Look through the listing below for the line containing "buikspieren te …". Copy it and each line after it up to and including the line containing "OpenStreetMap", exactly, leaving out pictures.

→ **RECORDS FOR THIS EXERCISE**
*** Block opens ***
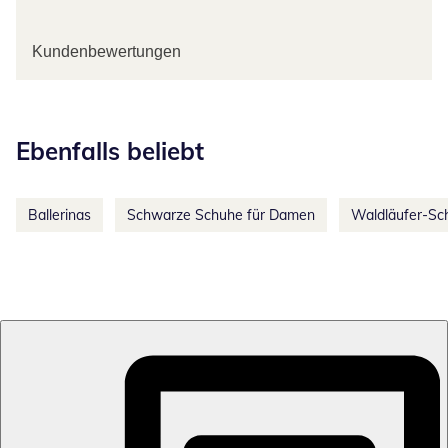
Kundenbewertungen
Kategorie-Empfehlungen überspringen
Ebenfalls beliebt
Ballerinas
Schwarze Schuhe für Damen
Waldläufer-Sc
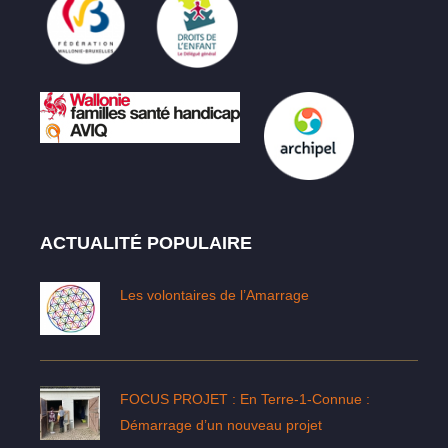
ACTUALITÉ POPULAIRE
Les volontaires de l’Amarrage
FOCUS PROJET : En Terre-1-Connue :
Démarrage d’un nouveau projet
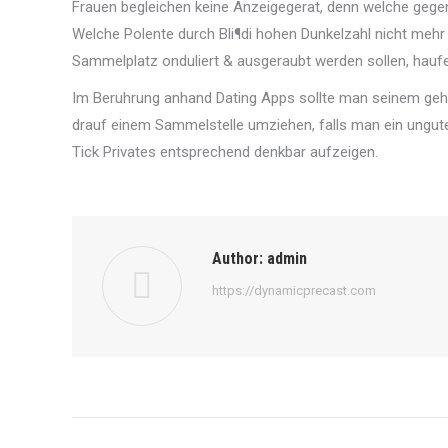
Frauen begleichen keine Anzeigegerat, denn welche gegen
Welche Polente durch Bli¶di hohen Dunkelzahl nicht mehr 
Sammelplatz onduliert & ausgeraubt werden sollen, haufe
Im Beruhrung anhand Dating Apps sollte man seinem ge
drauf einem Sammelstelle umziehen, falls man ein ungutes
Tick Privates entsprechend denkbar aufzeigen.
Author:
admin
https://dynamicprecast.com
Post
*** Block closes ***
*** Block opens ***
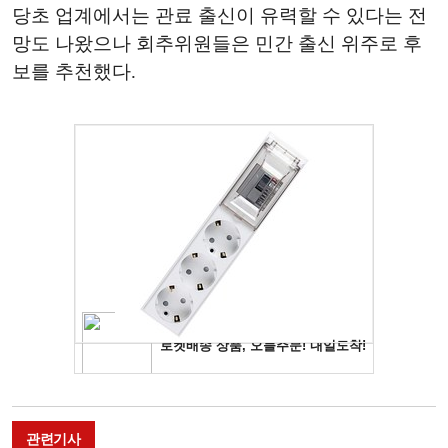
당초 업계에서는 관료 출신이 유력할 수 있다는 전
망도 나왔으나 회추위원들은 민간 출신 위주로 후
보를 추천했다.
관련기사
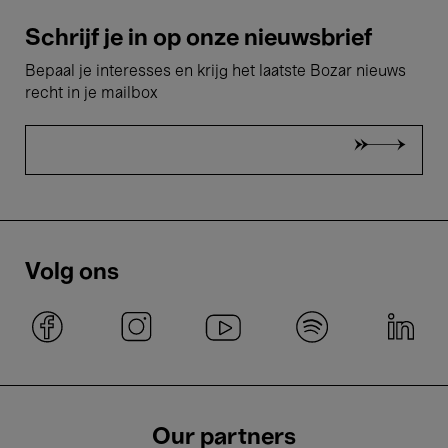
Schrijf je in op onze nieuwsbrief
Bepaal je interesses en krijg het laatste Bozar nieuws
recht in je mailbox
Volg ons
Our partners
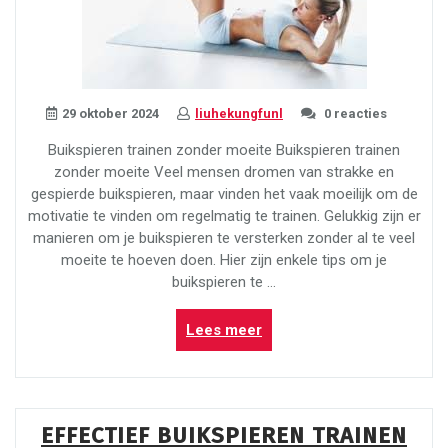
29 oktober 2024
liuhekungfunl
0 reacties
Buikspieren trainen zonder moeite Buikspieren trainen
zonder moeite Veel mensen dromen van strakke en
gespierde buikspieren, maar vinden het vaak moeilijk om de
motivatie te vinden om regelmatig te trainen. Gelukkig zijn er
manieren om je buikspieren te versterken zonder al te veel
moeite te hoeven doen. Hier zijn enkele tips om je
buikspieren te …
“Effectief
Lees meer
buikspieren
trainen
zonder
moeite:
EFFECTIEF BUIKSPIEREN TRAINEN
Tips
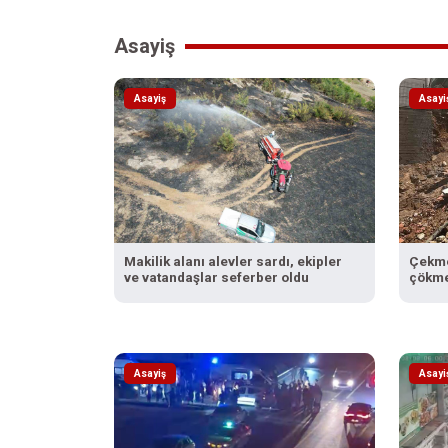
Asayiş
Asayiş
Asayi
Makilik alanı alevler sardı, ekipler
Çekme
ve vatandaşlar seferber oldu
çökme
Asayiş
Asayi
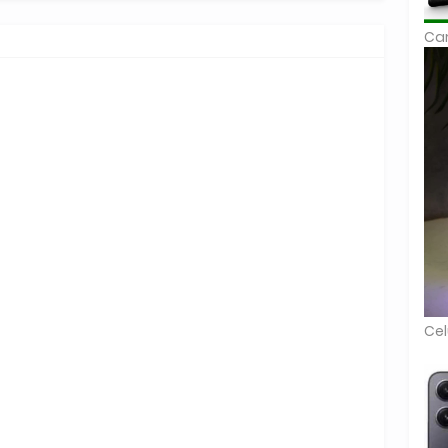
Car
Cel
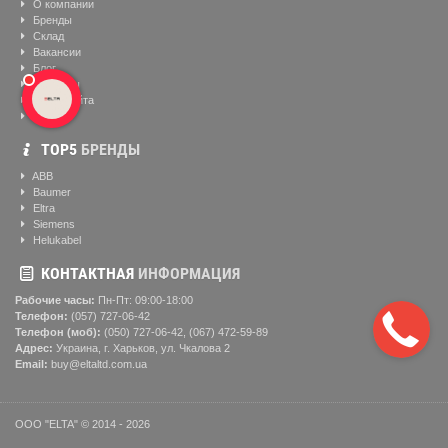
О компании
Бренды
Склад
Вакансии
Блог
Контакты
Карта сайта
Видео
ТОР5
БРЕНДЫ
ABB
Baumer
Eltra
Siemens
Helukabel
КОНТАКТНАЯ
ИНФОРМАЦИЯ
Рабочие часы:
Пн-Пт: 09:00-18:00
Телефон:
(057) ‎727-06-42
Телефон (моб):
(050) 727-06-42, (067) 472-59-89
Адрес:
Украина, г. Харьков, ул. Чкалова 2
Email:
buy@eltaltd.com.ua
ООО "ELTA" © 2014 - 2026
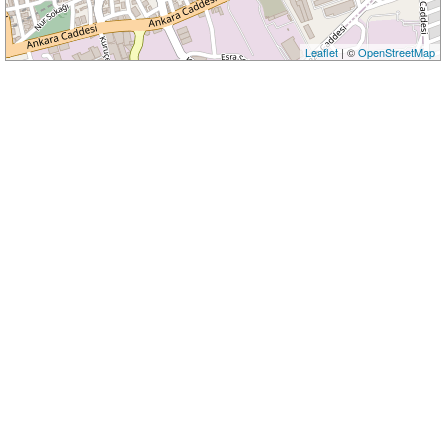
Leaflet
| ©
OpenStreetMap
*** Block closes ***
→ **RESULT OF THIS TASK**
buikspieren te …
“Effectief
Lees meer
buikspieren
trainen
zonder
moeite:
EFFECTIEF BUIKSPIEREN TRAINEN
Tips
Asayiş
Asayiş
Asayi
Makilik alanı alevler sardı, ekipler
Çekme
ve vatandaşlar seferber oldu
çökme
Asayiş
Asayi
Car
Cel
О компании
Бренды
Склад
Вакансии
Блог
Контакты
Карта сайта
Видео
ТОР5
БРЕНДЫ
ABB
Baumer
Eltra
Siemens
Helukabel
КОНТАКТНАЯ
ИНФОРМАЦИЯ
Рабочие часы:
Пн-Пт: 09:00-18:00
Телефон:
(057) ‎727-06-42
Телефон (моб):
(050) 727-06-42, (067) 472-59-89
Адрес:
Украина, г. Харьков, ул. Чкалова 2
Email:
buy@eltaltd.com.ua
ООО "ELTA" © 2014 - 2026
Leaflet
| ©
OpenStreetMap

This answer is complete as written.